**DATA:**
══════════

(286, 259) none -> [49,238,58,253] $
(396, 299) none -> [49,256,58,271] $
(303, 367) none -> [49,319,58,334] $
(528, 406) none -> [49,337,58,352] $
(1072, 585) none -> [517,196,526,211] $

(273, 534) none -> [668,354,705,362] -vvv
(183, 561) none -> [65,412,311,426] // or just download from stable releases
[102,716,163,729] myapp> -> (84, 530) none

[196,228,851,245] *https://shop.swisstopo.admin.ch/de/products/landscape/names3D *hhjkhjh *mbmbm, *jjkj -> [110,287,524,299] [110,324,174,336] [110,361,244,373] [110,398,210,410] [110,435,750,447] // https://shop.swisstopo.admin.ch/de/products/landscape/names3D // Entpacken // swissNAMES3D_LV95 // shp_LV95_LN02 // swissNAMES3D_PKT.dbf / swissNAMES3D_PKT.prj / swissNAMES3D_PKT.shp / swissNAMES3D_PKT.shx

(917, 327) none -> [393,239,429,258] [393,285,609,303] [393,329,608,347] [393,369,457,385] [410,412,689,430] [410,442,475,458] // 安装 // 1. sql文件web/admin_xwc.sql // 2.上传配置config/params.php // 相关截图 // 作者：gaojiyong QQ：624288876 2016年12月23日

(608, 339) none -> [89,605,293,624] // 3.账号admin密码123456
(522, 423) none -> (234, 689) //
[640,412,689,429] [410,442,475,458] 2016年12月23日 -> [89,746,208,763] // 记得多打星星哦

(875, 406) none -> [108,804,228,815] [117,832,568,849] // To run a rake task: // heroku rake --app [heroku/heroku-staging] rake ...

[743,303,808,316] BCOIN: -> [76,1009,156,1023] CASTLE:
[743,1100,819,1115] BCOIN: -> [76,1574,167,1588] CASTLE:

══════════

**DIRECTIONS FOR THIS TASK:** The expected output is the run of lines from the one holding "[640,412,689,429] [410,442,475,458] 2016年12月23日" to the last line of the entries above, each reproduced character for character.

**OUTPUT:**
[640,412,689,429] [410,442,475,458] 2016年12月23日 -> [89,746,208,763] // 记得多打星星哦

(875, 406) none -> [108,804,228,815] [117,832,568,849] // To run a rake task: // heroku rake --app [heroku/heroku-staging] rake ...

[743,303,808,316] BCOIN: -> [76,1009,156,1023] CASTLE:
[743,1100,819,1115] BCOIN: -> [76,1574,167,1588] CASTLE:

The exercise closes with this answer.